Soirée Melting-pot au Victoria Hall hier soir : une très hollywoodienne Jubilee Fanfare II de Jean-François Michel, la très joyeuse 8ème Symphonie de Beethoven, le plus intime Concerto pour sept instruments à vent, timbales, batterie et orchestre à cordes du genevois Frank Martin, et enfin le Boléro de Ravel ; le tout interprété par l’Orchestre de la Suisse Romande, sous la direction de Neeme Järvi.

Neeme Järvi © Frederick Stucker
Neeme Järvi
© Frederick Stucker

Tout entièrement dédié à une certaine jubilation, la Fanfare II ne trahit pas son titre et permit de chauffer la salle et les vents, ne quittant que peu la nuance forte !

C’est avec une 8ème symphonie de Beethoven menée tambour battant que le public poursuivit cette folle soirée. Quel dommage que le premier mouvement fut attaqué si rapidement, l’entrée ensoleillée et somptueuse devint vite ennuyeuse, l’orchestre ne se départant plus de cette maudite nuance mezzo-forte, qui vit transformer ce Beethoven en un Brahms assez massif et quelconque. Mille excuses pour Brahms !

Dans l’Allegro scherzando, le peu de nuance fut plus frappant encore, les cordes, et en particulier les premiers violons, ne retrouvant pas le chemin de la délicatesse et sonnant de plus en plus durement : dommage. On songe alors qu’il faudrait distinguer énergie et brutalité. On eut aimé ne pas les entendre dans certains passages lors desquels ils accompagnent plus qu’ils ne mènent la danse.  Armin Jordan a dit un jour lors d’une répétition d’une Serénade de Brahms : « vous savez les violons, votre mélodie, et bien même sans la jouer on l’entend quand même, les aigus ne sont jamais une finalité ! ». Armin nous a manqué hier soir !

Une mention spéciale au très beau cor solo d’Isabelle Bourgeois et son collègue, tout en finesse et musicalité dans le Minuetto.

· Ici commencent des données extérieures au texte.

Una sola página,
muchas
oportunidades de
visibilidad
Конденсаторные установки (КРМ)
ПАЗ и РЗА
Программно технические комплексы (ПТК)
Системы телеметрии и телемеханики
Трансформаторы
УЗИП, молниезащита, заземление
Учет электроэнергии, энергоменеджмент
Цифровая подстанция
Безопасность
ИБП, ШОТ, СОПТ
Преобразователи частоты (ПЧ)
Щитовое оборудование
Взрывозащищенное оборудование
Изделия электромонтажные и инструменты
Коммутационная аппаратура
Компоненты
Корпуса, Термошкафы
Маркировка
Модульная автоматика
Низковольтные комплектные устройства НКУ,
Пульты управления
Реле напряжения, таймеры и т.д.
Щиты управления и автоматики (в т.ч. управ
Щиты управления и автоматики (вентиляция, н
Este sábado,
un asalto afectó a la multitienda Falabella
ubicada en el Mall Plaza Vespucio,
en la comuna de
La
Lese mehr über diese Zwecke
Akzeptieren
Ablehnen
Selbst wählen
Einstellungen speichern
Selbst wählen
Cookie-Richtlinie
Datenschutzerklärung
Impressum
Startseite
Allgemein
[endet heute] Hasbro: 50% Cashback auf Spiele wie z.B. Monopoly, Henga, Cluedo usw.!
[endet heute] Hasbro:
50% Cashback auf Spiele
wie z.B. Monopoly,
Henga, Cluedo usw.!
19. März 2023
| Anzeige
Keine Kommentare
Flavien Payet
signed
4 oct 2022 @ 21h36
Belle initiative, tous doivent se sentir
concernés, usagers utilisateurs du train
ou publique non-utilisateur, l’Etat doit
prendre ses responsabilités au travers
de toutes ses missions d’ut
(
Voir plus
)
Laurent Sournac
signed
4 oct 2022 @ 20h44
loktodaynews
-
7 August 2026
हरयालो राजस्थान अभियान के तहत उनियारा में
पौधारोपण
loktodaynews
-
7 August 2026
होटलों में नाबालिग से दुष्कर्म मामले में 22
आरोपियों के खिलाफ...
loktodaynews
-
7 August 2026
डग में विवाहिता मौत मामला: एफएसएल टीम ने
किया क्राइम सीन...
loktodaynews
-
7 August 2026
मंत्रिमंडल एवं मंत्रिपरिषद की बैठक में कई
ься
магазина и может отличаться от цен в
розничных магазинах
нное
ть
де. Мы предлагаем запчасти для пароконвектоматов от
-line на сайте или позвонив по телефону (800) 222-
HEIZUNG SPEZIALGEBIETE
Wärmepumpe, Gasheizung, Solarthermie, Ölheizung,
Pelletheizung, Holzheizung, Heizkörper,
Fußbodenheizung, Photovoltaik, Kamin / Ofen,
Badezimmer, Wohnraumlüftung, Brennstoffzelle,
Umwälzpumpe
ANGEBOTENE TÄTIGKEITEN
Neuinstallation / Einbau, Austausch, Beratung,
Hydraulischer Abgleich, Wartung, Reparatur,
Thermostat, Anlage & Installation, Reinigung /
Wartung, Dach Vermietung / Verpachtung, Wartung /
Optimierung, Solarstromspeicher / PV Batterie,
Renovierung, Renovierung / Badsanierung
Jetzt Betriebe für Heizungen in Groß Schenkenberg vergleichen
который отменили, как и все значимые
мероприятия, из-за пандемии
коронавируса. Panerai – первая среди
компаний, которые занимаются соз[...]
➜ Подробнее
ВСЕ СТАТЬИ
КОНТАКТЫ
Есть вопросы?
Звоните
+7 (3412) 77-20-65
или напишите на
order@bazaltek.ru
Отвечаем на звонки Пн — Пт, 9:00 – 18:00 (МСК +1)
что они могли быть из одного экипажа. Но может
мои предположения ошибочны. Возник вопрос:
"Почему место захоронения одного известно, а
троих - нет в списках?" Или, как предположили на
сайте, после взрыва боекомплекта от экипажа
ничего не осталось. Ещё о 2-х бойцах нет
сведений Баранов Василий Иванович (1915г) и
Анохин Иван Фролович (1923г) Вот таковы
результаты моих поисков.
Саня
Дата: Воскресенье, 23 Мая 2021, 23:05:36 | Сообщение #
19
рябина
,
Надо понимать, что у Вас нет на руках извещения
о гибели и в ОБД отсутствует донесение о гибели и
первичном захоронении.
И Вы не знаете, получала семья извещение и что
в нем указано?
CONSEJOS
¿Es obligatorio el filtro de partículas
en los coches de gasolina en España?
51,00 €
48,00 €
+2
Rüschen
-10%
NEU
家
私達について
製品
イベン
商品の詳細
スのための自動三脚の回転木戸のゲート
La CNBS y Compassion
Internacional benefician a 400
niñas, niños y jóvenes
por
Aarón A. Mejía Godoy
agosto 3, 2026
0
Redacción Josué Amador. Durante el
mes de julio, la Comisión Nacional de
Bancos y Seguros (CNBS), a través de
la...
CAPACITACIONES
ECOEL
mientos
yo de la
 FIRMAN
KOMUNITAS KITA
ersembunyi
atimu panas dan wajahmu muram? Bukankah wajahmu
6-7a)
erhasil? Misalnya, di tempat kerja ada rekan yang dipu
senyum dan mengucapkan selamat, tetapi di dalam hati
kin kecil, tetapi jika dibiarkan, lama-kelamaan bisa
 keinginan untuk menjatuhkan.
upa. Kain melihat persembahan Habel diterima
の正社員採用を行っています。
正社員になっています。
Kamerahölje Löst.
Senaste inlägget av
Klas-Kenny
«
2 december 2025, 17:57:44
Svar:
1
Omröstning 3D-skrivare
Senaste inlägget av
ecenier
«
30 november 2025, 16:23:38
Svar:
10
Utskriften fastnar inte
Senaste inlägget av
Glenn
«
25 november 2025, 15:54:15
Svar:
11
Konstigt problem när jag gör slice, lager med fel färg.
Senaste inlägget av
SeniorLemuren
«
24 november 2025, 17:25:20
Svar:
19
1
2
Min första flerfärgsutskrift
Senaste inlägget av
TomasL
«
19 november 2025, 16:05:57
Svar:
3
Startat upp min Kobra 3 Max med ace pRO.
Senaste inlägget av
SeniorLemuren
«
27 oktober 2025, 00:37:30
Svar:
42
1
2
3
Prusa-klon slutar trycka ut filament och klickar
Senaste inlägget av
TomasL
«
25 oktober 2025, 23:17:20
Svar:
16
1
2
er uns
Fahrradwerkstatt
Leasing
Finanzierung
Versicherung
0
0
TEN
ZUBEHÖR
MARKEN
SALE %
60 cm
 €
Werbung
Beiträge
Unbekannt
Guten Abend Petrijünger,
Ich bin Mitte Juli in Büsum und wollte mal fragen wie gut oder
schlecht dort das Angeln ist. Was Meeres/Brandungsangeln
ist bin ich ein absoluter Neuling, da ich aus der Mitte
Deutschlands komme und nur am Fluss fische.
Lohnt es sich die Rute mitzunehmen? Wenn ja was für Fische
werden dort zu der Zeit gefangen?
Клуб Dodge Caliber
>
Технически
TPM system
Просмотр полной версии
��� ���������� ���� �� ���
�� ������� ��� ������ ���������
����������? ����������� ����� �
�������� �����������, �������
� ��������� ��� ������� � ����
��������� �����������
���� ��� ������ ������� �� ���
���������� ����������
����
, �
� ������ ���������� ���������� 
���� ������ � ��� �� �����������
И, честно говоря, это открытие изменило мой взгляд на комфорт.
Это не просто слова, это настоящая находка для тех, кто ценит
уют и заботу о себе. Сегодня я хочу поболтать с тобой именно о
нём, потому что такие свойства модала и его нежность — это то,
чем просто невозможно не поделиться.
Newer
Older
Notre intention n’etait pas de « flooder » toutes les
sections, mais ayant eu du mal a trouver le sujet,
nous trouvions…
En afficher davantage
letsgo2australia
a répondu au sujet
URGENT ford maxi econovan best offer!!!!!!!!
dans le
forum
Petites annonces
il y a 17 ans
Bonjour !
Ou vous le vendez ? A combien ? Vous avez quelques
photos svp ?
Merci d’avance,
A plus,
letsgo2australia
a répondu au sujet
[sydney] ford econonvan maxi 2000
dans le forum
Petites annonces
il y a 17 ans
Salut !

C’est avec Frank Martin et son Concerto pour sept instruments à vent, timbales, batterie et orchestre à cordes que le plaisir musical fit son apparition, et permit d’entendre les merveilleux solistes de l’Orchestre de la Suisse Romande, que ce soit la flûte stylée de Sarah Rumer, le hautbois tout en finesse de Jérôme Capeille, la clarinette ductile de Dmitry Rasul-Kareyev, le basson magnifique de nuances d’Afonso Venturieri – dont on se souvient du duo superbe avec Sara Mingardo dans Medea au Grand Théâtre il y a peu –, le cor merveilleux de Jean-Pierre Berry toujours aussi musical et virtuose, la trompette étincelante d’Olivier Bomprun, le sens de la nuance du merveilleux tromboniste Matteo de Luca – qu’il soit au sein de l’orchestre ou en soliste –, ainsi que les timbales attentives et sensibles d’Olivier Perrenoud. On imagine que Frank Martin aurait été heureux de voir sa musique si bien servie et interprétée. Chapeau bas, Madame et Messieurs pour la Musique, le public ne s’y est pas trompé et a réservé une belle ovation à ce beau plateau de solistes !

En guise de final, le Boléro de Ravel, concours pour solistes, se révéla bien inégal. La conclusion restant tout de même spectaculaire, appelant une salve d’applaudissements, couronnant une soirée bien mitigée. L’Orchestre de la Suisse Romande est capable du meilleur comme du plus quelconque : on sent Neeme Järvi de moins en moins la motivé à régler les problèmes de dynamique, de nuance et d’équilibre entre les différents pupitres.